Turquie : un journaliste assassiné par l’un de ses auditeurs qui n’appréciait pas ses propos
Le présentateur d’une émission radio, Hazım Özsu, a été abattu par un de ses auditeurs qui lui reprochait certains commentaires “liées aux valeurs sacrées”. Reporters sans frontières (RSF) dénonce une banalisation de l'intolérance envers les journalistes en Turquie et appelle la justice à les protéger.
Dans la nuit du 9 mars, un homme armé a ouvert le feu sur le présentateur d’une émission de la radio Rahmet FM, Hazım Özsu, devant son domicile de la ville de Bursa (nord-ouest du pays) avant de prendre la fuite. Transporté à l’hôpital, le journaliste, âgé de 46 ans, qui a été atteint à la gorge, est décédé quelques heures plus tard des suites de ses blessures.
Le tueur présumé, Halil Nalçaci, a été interpellé six jours plus tard à son domicile par la police de Bursa après avoir été identifié grâce à l’analyse de plus de 300 enregistrements de caméras de surveillance situées, notamment, dans le quartier où vivait le journaliste avec sa mère. Lors de sa première audition Halil Nalçacia a déclaré avoir agi ainsi car il n’appréciait “pas certaines expressions liées aux valeurs sacrées en période de Covid-19” qu’Hazım Özsu utilisait lors de ses émissions. Il a également affirmé avoir déjà “appelé dans le passé la radio pour les avertir. Mais ils ne m’ont pas pris au sérieux et ont répété ces erreurs.” Expliquant être “furieux”, il s’est rendu au domicile du présentateur: “Arrivé devant chez lui, j’ai dit à la personne qui a ouvert la porte que j’étais un ami et que je souhaitais le voir. Lorsqu’il est descendu, je lui ai dit ‘désormais, je te fais taire’, j’ai pointé mon arme sur lui et tiré au niveau de sa gorge. Je voulais viser sa jambe mais le coup est parti à ce niveau. Je suis désolé”.

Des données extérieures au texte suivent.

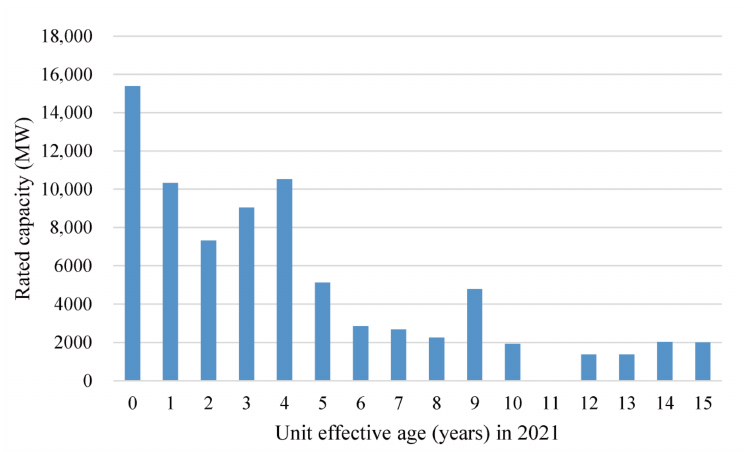
Figure A1. Capacity age-distribution of first-stage coal units (in the year 2021).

“Nous redoutions qu’un tel drame se produise, tant l'intolérance envers les journalistes a été banalisée par le pouvoir, déplore le représentant de RSF en Turquie, Erol Onderoglu. Aussi longtemps que le gouvernement turc alimentera la polarisation de la société, et que rien ne sera entrepris pour mettre un terme à la violence politique et à l’impunité qui règnent, les journalistes ne pourront pas se sentir en sécurité dans le pays.”
Déjà condamné pour “blessures avec arme à feu”, Halil Nalçaci a été écroué le 16 mars pour homicide avec préméditation.
D’après le partenaire de RSF en Turquie, le site Bianet, 139 journalistes ont fait l’objet d’attaques ces cinq dernières années dans le pays. Le dernier journaliste à avoir été assassiné était le directeur de l’information de la chaîne locale Marmara TV et directeur de la publication du journal Güney Maramara Yasam (Vie au Sud de Marmara), Cihan Hayirsevener, en 2009. Il avait été tué de trois balles le 18 décembre 2009. Les commanditaires et exécutants de cet assassinat avaient été condamnés à de lourdes peines de prison.
La Turquie occupe le 154e rang sur 180 pays dans le Classement mondial de la liberté de la presse établi par RSF.